_Saved data entries:_
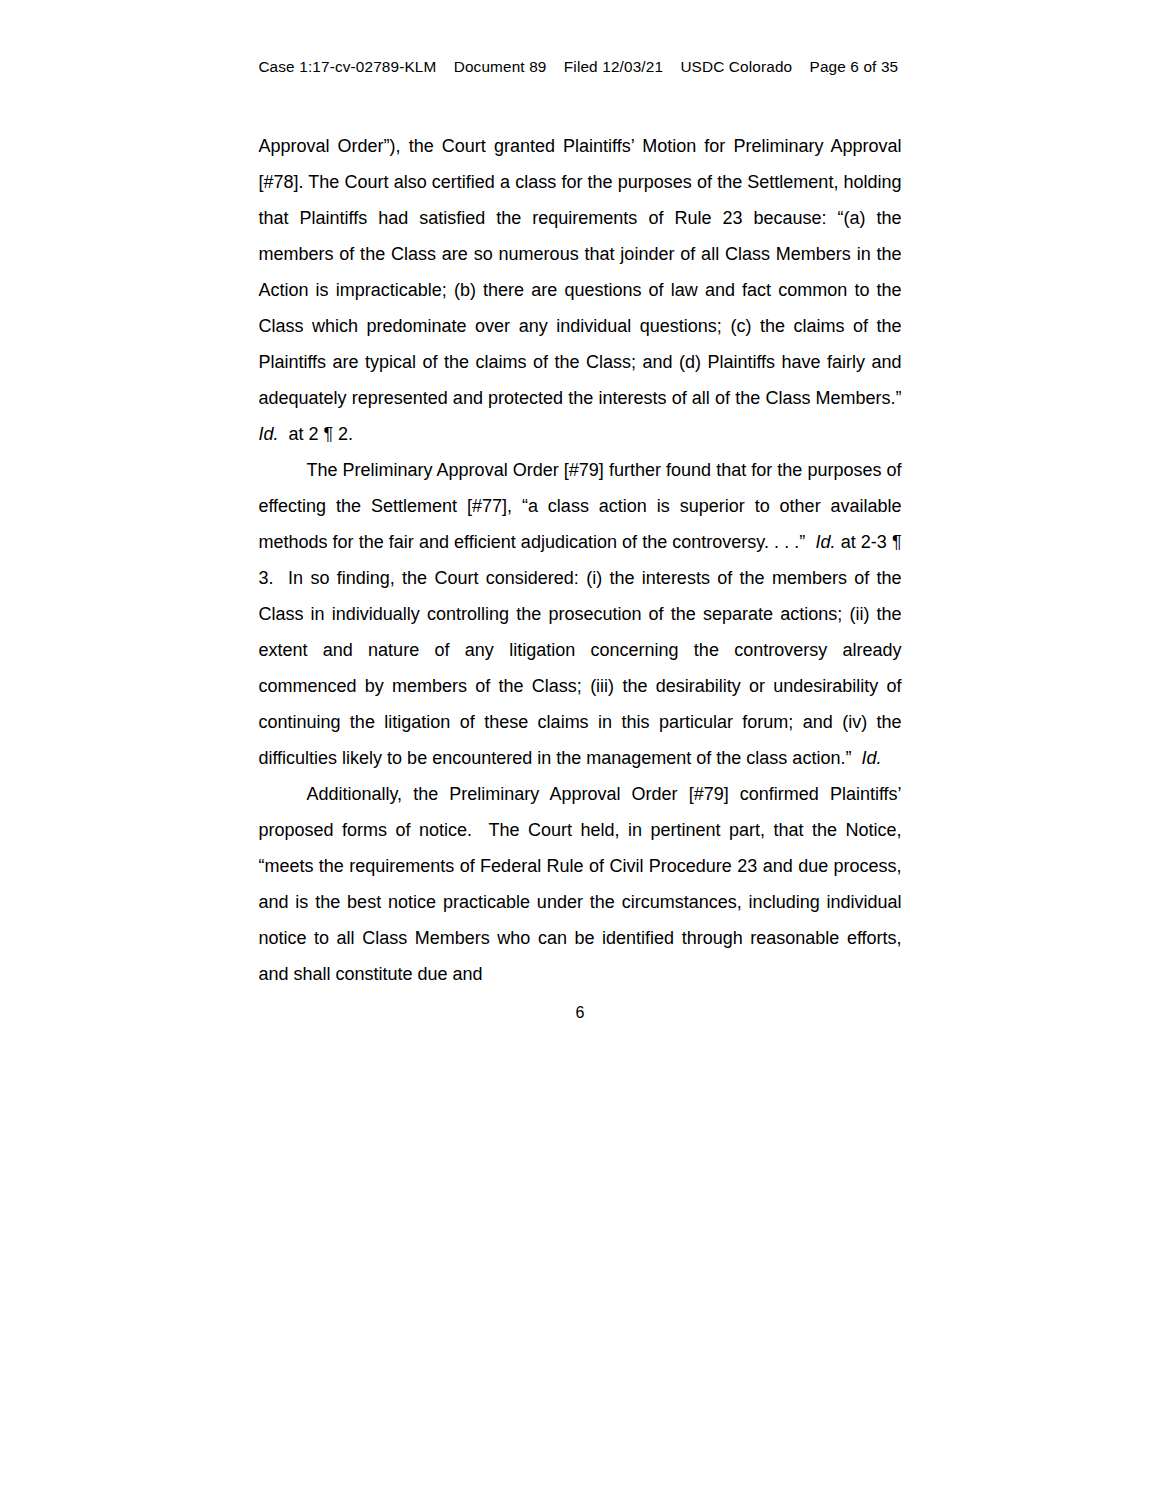Case 1:17-cv-02789-KLM Document 89 Filed 12/03/21 USDC Colorado Page 6 of 35
Approval Order”), the Court granted Plaintiffs’ Motion for Preliminary Approval [#78]. The Court also certified a class for the purposes of the Settlement, holding that Plaintiffs had satisfied the requirements of Rule 23 because: “(a) the members of the Class are so numerous that joinder of all Class Members in the Action is impracticable; (b) there are questions of law and fact common to the Class which predominate over any individual questions; (c) the claims of the Plaintiffs are typical of the claims of the Class; and (d) Plaintiffs have fairly and adequately represented and protected the interests of all of the Class Members.” Id. at 2 ¶ 2.
The Preliminary Approval Order [#79] further found that for the purposes of effecting the Settlement [#77], “a class action is superior to other available methods for the fair and efficient adjudication of the controversy. . . .” Id. at 2-3 ¶ 3. In so finding, the Court considered: (i) the interests of the members of the Class in individually controlling the prosecution of the separate actions; (ii) the extent and nature of any litigation concerning the controversy already commenced by members of the Class; (iii) the desirability or undesirability of continuing the litigation of these claims in this particular forum; and (iv) the difficulties likely to be encountered in the management of the class action.” Id.
Additionally, the Preliminary Approval Order [#79] confirmed Plaintiffs’ proposed forms of notice. The Court held, in pertinent part, that the Notice, “meets the requirements of Federal Rule of Civil Procedure 23 and due process, and is the best notice practicable under the circumstances, including individual notice to all Class Members who can be identified through reasonable efforts, and shall constitute due and
6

_Your instructions:_
Would you give the entries above again verbatim, omitting the images they contain?

_Finished task:_
Case 1:17-cv-02789-KLM Document 89 Filed 12/03/21 USDC Colorado Page 6 of 35
Approval Order”), the Court granted Plaintiffs’ Motion for Preliminary Approval [#78]. The Court also certified a class for the purposes of the Settlement, holding that Plaintiffs had satisfied the requirements of Rule 23 because: “(a) the members of the Class are so numerous that joinder of all Class Members in the Action is impracticable; (b) there are questions of law and fact common to the Class which predominate over any individual questions; (c) the claims of the Plaintiffs are typical of the claims of the Class; and (d) Plaintiffs have fairly and adequately represented and protected the interests of all of the Class Members.” Id. at 2 ¶ 2.
The Preliminary Approval Order [#79] further found that for the purposes of effecting the Settlement [#77], “a class action is superior to other available methods for the fair and efficient adjudication of the controversy. . . .” Id. at 2-3 ¶ 3. In so finding, the Court considered: (i) the interests of the members of the Class in individually controlling the prosecution of the separate actions; (ii) the extent and nature of any litigation concerning the controversy already commenced by members of the Class; (iii) the desirability or undesirability of continuing the litigation of these claims in this particular forum; and (iv) the difficulties likely to be encountered in the management of the class action.” Id.
Additionally, the Preliminary Approval Order [#79] confirmed Plaintiffs’ proposed forms of notice. The Court held, in pertinent part, that the Notice, “meets the requirements of Federal Rule of Civil Procedure 23 and due process, and is the best notice practicable under the circumstances, including individual notice to all Class Members who can be identified through reasonable efforts, and shall constitute due and
6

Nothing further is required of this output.